EXTRACTED MATERIAL.
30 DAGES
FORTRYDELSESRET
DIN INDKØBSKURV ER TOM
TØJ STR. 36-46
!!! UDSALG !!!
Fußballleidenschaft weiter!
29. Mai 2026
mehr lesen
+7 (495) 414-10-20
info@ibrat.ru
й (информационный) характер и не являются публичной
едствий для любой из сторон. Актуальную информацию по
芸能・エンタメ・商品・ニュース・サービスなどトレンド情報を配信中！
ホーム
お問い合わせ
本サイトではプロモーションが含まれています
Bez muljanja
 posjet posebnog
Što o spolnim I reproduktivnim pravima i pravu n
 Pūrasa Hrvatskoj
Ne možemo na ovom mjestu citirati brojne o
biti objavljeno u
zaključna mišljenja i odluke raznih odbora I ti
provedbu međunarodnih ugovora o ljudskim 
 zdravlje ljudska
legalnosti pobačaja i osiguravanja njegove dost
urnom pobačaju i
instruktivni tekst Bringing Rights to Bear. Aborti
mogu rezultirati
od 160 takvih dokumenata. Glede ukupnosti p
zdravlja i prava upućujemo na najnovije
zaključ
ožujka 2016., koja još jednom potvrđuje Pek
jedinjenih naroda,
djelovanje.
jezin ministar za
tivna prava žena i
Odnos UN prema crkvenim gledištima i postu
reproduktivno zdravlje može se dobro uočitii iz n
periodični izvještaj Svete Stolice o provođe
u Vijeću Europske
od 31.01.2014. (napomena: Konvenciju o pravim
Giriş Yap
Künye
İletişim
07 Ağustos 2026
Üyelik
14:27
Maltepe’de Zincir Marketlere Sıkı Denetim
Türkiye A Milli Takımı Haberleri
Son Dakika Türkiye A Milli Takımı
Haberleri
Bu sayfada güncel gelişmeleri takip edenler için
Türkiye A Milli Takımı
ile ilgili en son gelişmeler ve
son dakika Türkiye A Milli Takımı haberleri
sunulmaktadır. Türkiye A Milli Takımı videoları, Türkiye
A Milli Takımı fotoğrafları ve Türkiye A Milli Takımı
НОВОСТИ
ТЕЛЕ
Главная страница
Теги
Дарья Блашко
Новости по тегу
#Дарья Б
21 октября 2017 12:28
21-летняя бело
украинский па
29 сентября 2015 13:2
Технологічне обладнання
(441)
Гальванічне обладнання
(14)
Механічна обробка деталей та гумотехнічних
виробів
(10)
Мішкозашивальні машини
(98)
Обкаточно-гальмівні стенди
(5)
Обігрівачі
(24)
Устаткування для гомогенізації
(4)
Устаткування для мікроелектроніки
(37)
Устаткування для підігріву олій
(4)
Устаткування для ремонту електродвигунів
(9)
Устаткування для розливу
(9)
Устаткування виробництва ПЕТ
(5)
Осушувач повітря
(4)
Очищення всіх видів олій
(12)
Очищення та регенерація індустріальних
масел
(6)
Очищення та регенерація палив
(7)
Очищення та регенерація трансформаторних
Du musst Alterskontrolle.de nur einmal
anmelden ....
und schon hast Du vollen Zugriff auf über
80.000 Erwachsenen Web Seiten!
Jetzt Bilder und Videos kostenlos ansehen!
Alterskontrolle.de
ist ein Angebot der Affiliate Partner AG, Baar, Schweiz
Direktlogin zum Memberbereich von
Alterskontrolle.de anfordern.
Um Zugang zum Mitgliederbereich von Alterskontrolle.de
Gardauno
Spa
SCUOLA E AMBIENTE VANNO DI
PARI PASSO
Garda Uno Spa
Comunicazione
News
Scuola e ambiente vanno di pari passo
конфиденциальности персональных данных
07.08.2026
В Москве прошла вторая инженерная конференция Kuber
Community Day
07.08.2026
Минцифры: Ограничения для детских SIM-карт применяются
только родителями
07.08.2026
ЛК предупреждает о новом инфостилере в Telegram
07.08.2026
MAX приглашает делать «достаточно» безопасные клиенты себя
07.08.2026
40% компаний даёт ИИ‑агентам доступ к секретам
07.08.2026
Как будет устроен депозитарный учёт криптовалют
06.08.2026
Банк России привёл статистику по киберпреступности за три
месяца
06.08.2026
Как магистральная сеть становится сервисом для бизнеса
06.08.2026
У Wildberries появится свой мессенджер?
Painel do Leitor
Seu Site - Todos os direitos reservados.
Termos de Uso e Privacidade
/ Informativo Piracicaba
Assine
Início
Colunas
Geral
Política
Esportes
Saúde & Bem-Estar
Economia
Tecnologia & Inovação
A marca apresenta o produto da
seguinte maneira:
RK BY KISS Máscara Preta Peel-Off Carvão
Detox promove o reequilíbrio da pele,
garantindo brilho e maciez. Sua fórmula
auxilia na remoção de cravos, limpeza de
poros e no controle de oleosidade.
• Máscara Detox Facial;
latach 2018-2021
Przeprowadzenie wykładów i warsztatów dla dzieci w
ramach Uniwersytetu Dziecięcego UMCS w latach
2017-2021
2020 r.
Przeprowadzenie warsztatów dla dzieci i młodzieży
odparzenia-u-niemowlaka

PROBLEM REQUIREMENTS. Format the data above as a JSON list of strings with one string for each line, and leave out any blank lines.

RESPONSE BOX.
[
  "30 DAGES",
  "FORTRYDELSESRET",
  "DIN INDKØBSKURV ER TOM",
  "TØJ STR. 36-46",
  "!!! UDSALG !!!",
  "Fußballleidenschaft weiter!",
  "29. Mai 2026",
  "mehr lesen",
  "+7 (495) 414-10-20",
  "info@ibrat.ru",
  "й (информационный) характер и не являются публичной",
  "едствий для любой из сторон. Актуальную информацию по",
  "芸能・エンタメ・商品・ニュース・サービスなどトレンド情報を配信中！",
  "ホーム",
  "お問い合わせ",
  "本サイトではプロモーションが含まれています",
  "Bez muljanja",
  " posjet posebnog",
  "Što o spolnim I reproduktivnim pravima i pravu n",
  " Pūrasa Hrvatskoj",
  "Ne možemo na ovom mjestu citirati brojne o",
  "biti objavljeno u",
  "zaključna mišljenja i odluke raznih odbora I ti",
  "provedbu međunarodnih ugovora o ljudskim ",
  " zdravlje ljudska",
  "legalnosti pobačaja i osiguravanja njegove dost",
  "urnom pobačaju i",
  "instruktivni tekst Bringing Rights to Bear. Aborti",
  "mogu rezultirati",
  "od 160 takvih dokumenata. Glede ukupnosti p",
  "zdravlja i prava upućujemo na najnovije",
  "zaključ",
  "ožujka 2016., koja još jednom potvrđuje Pek",
  "jedinjenih naroda,",
  "djelovanje.",
  "jezin ministar za",
  "tivna prava žena i",
  "Odnos UN prema crkvenim gledištima i postu",
  "reproduktivno zdravlje može se dobro uočitii iz n",
  "periodični izvještaj Svete Stolice o provođe",
  "u Vijeću Europske",
  "od 31.01.2014. (napomena: Konvenciju o pravim",
  "Giriş Yap",
  "Künye",
  "İletişim",
  "07 Ağustos 2026",
  "Üyelik",
  "14:27",
  "Maltepe’de Zincir Marketlere Sıkı Denetim",
  "Türkiye A Milli Takımı Haberleri",
  "Son Dakika Türkiye A Milli Takımı",
  "Haberleri",
  "Bu sayfada güncel gelişmeleri takip edenler için",
  "Türkiye A Milli Takımı",
  "ile ilgili en son gelişmeler ve",
  "son dakika Türkiye A Milli Takımı haberleri",
  "sunulmaktadır. Türkiye A Milli Takımı videoları, Türkiye",
  "A Milli Takımı fotoğrafları ve Türkiye A Milli Takımı",
  "НОВОСТИ",
  "ТЕЛЕ",
  "Главная страница",
  "Теги",
  "Дарья Блашко",
  "Новости по тегу",
  "#Дарья Б",
  "21 октября 2017 12:28",
  "21-летняя бело",
  "украинский па",
  "29 сентября 2015 13:2",
  "Технологічне обладнання",
  "(441)",
  "Гальванічне обладнання",
  "(14)",
  "Механічна обробка деталей та гумотехнічних",
  "виробів",
  "(10)",
  "Мішкозашивальні машини",
  "(98)",
  "Обкаточно-гальмівні стенди",
  "(5)",
  "Обігрівачі",
  "(24)",
  "Устаткування для гомогенізації",
  "(4)",
  "Устаткування для мікроелектроніки",
  "(37)",
  "Устаткування для підігріву олій",
  "(4)",
  "Устаткування для ремонту електродвигунів",
  "(9)",
  "Устаткування для розливу",
  "(9)",
  "Устаткування виробництва ПЕТ",
  "(5)",
  "Осушувач повітря",
  "(4)",
  "Очищення всіх видів олій",
  "(12)",
  "Очищення та регенерація індустріальних",
  "масел",
  "(6)",
  "Очищення та регенерація палив",
  "(7)",
  "Очищення та регенерація трансформаторних",
  "Du musst Alterskontrolle.de nur einmal",
  "anmelden ....",
  "und schon hast Du vollen Zugriff auf über",
  "80.000 Erwachsenen Web Seiten!",
  "Jetzt Bilder und Videos kostenlos ansehen!",
  "Alterskontrolle.de",
  "ist ein Angebot der Affiliate Partner AG, Baar, Schweiz",
  "Direktlogin zum Memberbereich von",
  "Alterskontrolle.de anfordern.",
  "Um Zugang zum Mitgliederbereich von Alterskontrolle.de",
  "Gardauno",
  "Spa",
  "SCUOLA E AMBIENTE VANNO DI",
  "PARI PASSO",
  "Garda Uno Spa",
  "Comunicazione",
  "News",
  "Scuola e ambiente vanno di pari passo",
  "конфиденциальности персональных данных",
  "07.08.2026",
  "В Москве прошла вторая инженерная конференция Kuber",
  "Community Day",
  "07.08.2026",
  "Минцифры: Ограничения для детских SIM-карт применяются",
  "только родителями",
  "07.08.2026",
  "ЛК предупреждает о новом инфостилере в Telegram",
  "07.08.2026",
  "MAX приглашает делать «достаточно» безопасные клиенты себя",
  "07.08.2026",
  "40% компаний даёт ИИ‑агентам доступ к секретам",
  "07.08.2026",
  "Как будет устроен депозитарный учёт криптовалют",
  "06.08.2026",
  "Банк России привёл статистику по киберпреступности за три",
  "месяца",
  "06.08.2026",
  "Как магистральная сеть становится сервисом для бизнеса",
  "06.08.2026",
  "У Wildberries появится свой мессенджер?",
  "Painel do Leitor",
  "Seu Site - Todos os direitos reservados.",
  "Termos de Uso e Privacidade",
  "/ Informativo Piracicaba",
  "Assine",
  "Início",
  "Colunas",
  "Geral",
  "Política",
  "Esportes",
  "Saúde & Bem-Estar",
  "Economia",
  "Tecnologia & Inovação",
  "A marca apresenta o produto da",
  "seguinte maneira:",
  "RK BY KISS Máscara Preta Peel-Off Carvão",
  "Detox promove o reequilíbrio da pele,",
  "garantindo brilho e maciez. Sua fórmula",
  "auxilia na remoção de cravos, limpeza de",
  "poros e no controle de oleosidade.",
  "• Máscara Detox Facial;",
  "latach 2018-2021",
  "Przeprowadzenie wykładów i warsztatów dla dzieci w",
  "ramach Uniwersytetu Dziecięcego UMCS w latach",
  "2017-2021",
  "2020 r.",
  "Przeprowadzenie warsztatów dla dzieci i młodzieży",
  "odparzenia-u-niemowlaka"
]